ENHS students recommend books

The power of a good book is endless: it gives one the ability to think beyond what is apparent. Not only are books entertaining, but they help us develop critical thinking skills. They encourage empathy and understanding of different cultures and experiences. Books stimulate our imagination and creativity, allowing us to explore new ideas and possibilities. Reading is able to implement daily enjoyment into readers’ lives on a greater scale than someone who does not read. Research indicates that pleasure reading may have a greater influence on a student’s overall academic performance. Books leave us open to interpretation, influencing us to look beyond just one perspective. The more we read, the more our creative minds are able to develop. If you’re in pursuit of the next book to crack open, ENHS students have many recommendations. Here’s a list of some of our favorites!

One of my personal favorites is As Long as the Lemon Trees Grow written by Zoulfa Katouh. A friend recommended this book to me, and I loved reading it. The novel is centered on Salama Kassab, a Muslim teenager who is studying to be a Pharmacist when the Syrian Revolution breaks out. Life as she knew it disintegrates before her eyes as she loses her family, her home, and her freedom. Within days, she’s elevated from a first-year pharmacy student to a surgeon as she volunteers at a hospital in Homs. It is a truly beautiful story, and the storytelling is absolutely superb. The language is beautiful and manages to convey both the horrors of war and the beauty of love.

Student Kate Hall highly recommends The Six of Crows written by Leigh Bardugo. It is a young adult fantasy novel about a group of criminals who undertake a dangerous heist in a world of magic and political turmoil. She says she loves it because of the adventure and drama with the tiny sprinkle of romance.

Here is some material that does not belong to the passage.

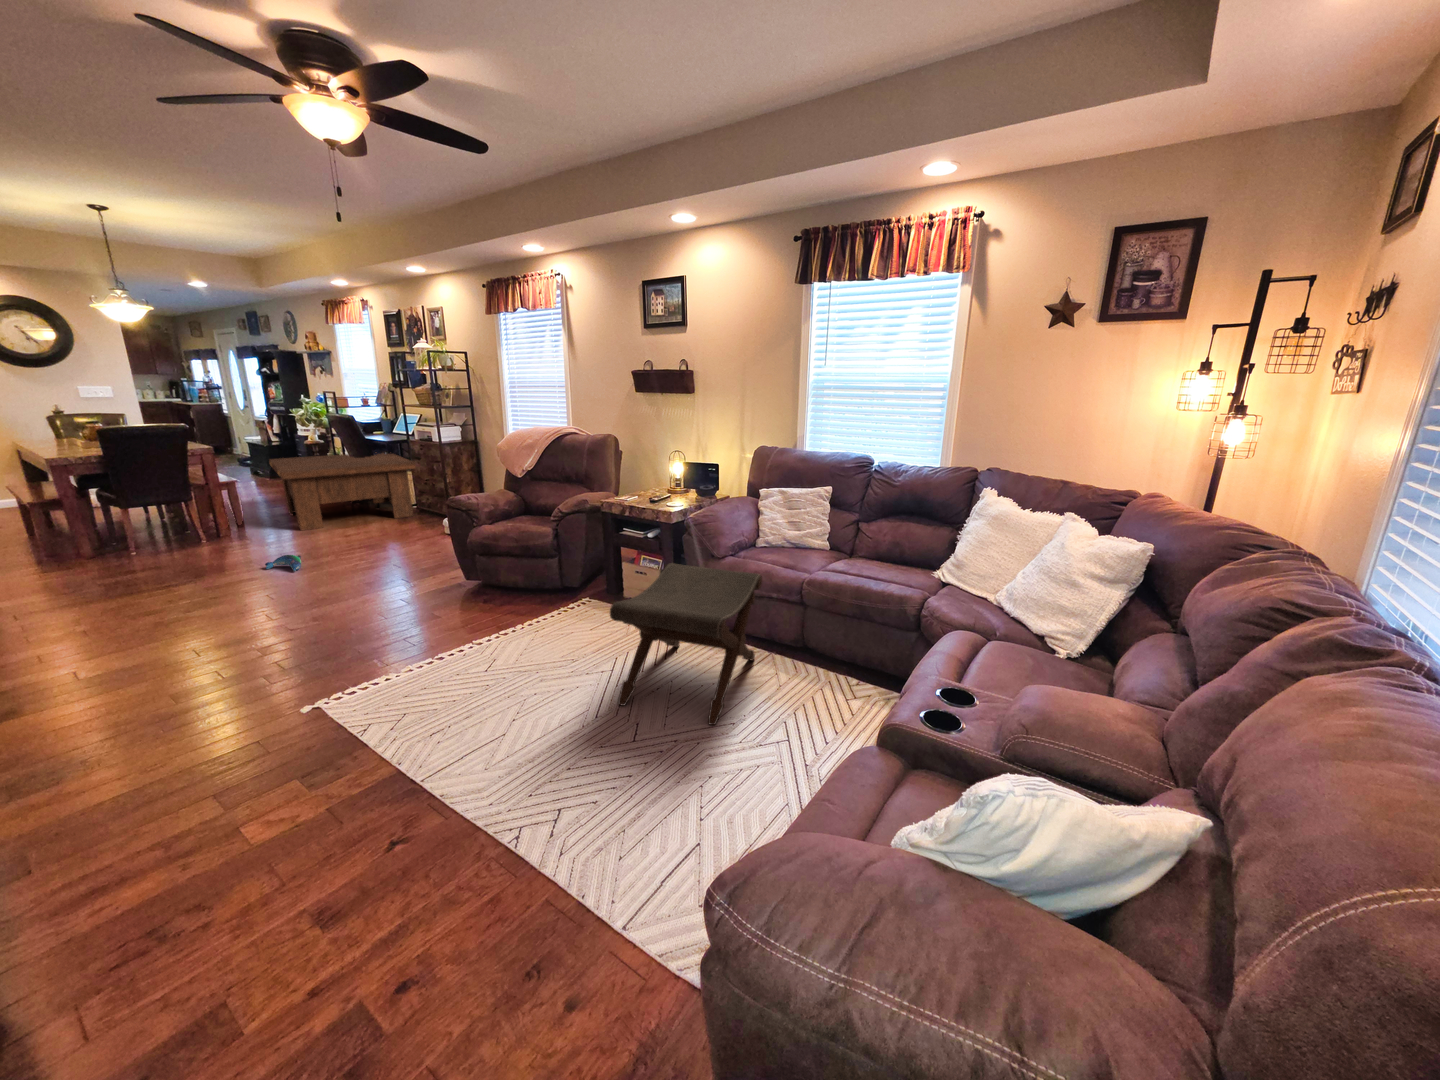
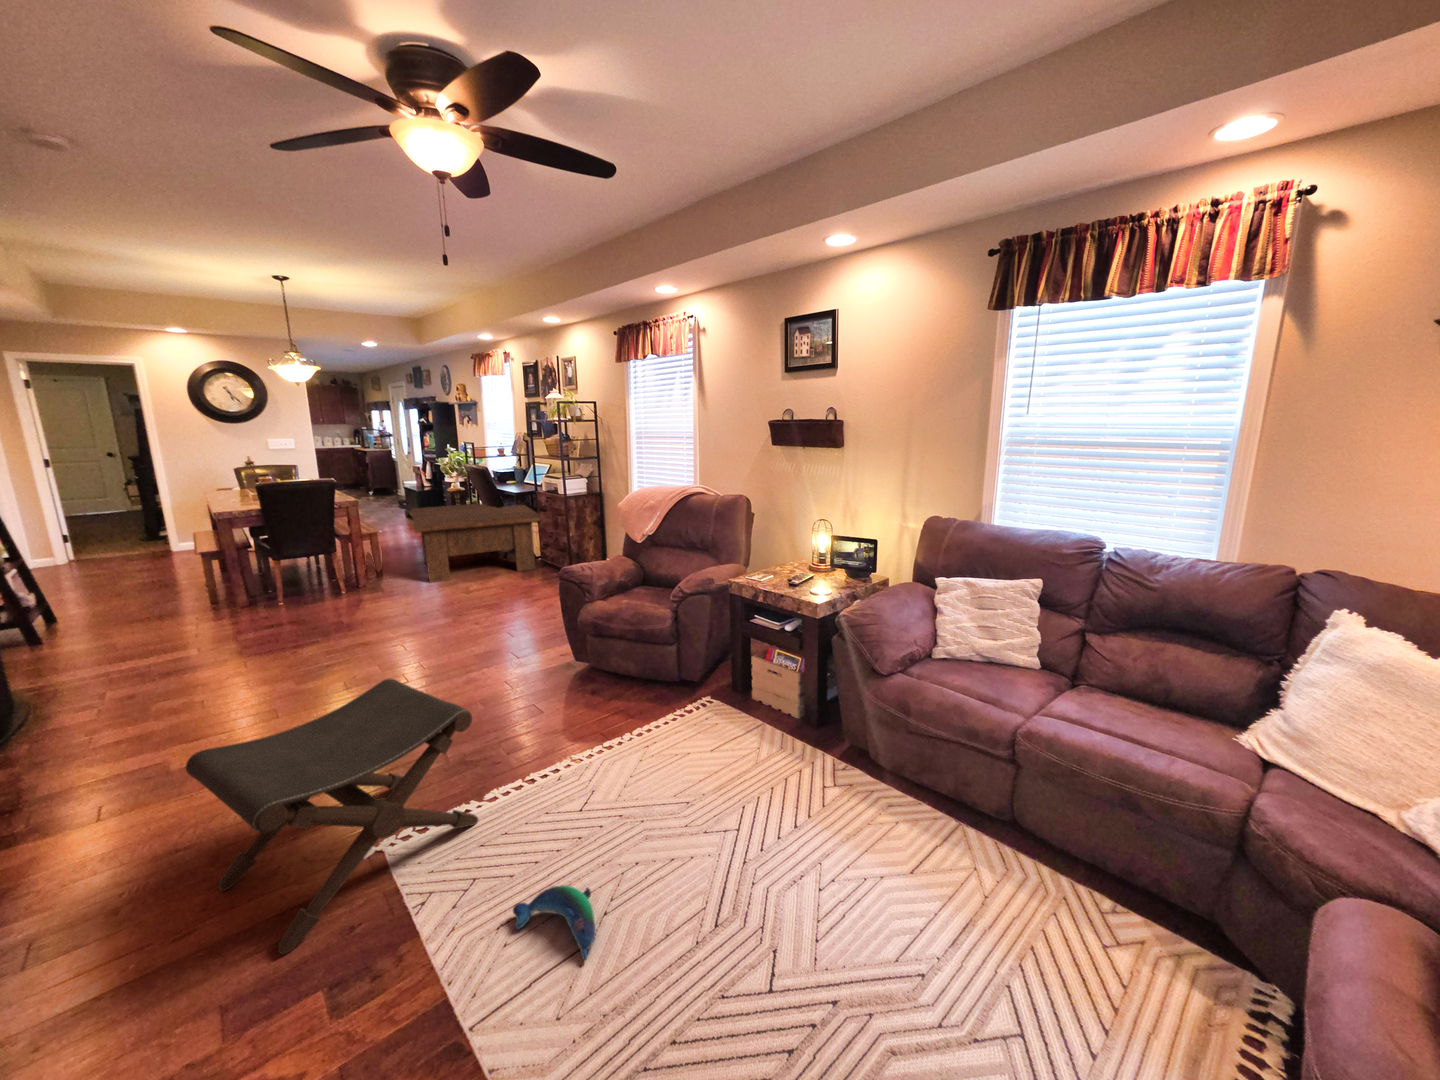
plush toy: present [265,555,301,572] -> present [513,885,596,960]
footstool: present [610,563,762,725] -> present [186,679,479,956]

Student Lauren Patton highly recommends Illuminae written by Amie Kaufman and Jay Kristoff. It is a young adult science fiction novel told through a collection of hacked documents and surveillance footage about two teens who uncover a deadly conspiracy on a spaceship fleeing a war-torn planet. She says the characters are amazingly designed, and the book itself is amazing. She also adds that the plot twists are super well done.

Student Gitashri Gopalakrishnan’s favorite book is The Song of Achilles written by Madeline Miller. It is about the retelling of the ancient Greek myth of Achilles and Patroclus, exploring their intense relationship and the events leading up to and during the Trojan War. She says it is a beautifully woven story about love in such a casual yet beautiful sense.

Student Anna McCoy’s favorite book is The Name of the Wind by Patrick Rothfuss. She loves this book because it’s the first in an exciting fantasy trilogy with a detailed plotline and tons of unpredictable twists. It follows Kvothe, an excessively arrogant but brilliant mentor and innkeeper who was once a renowned hero. Kvothe’s experiences are told through his own voice as he relates his adventures to his student and to a writer as he looks back on his life. At the same time, however, another story is unfolding in the present, told through small interludes as the reader gets to know more and more about Kvothe and just how he went from a legendary wizard to a humble innkeeper. These dual stories, combined with entertaining characters and Rothfuss’ vivid writing style, draw readers into a book unlike any they’ve read before.

Student Johnathon Lewis really enjoyed reading Auggie and Me: Three Wonder Stories by R.J. Palacio and The Screwtape Letter by C.S. Lewis. Auggie and Me: Three Wonder Stories is a collection of three stories that provide further insight into the lives of the characters from Wonder, focusing on their personal struggles, triumphs, and relationships. The Screwtape Letters is a satirical Christian novel composed of a series of letters between two demons that explores human nature, sin, and the nature of God. He says those two books are likely to be his favorites.

If you’re looking for a way to escape, to learn, or simply to be moved, I encourage you to pick up one of these books and let yourself be carried away. All these books are available at the Metropolitan Libraries and are highly recommended.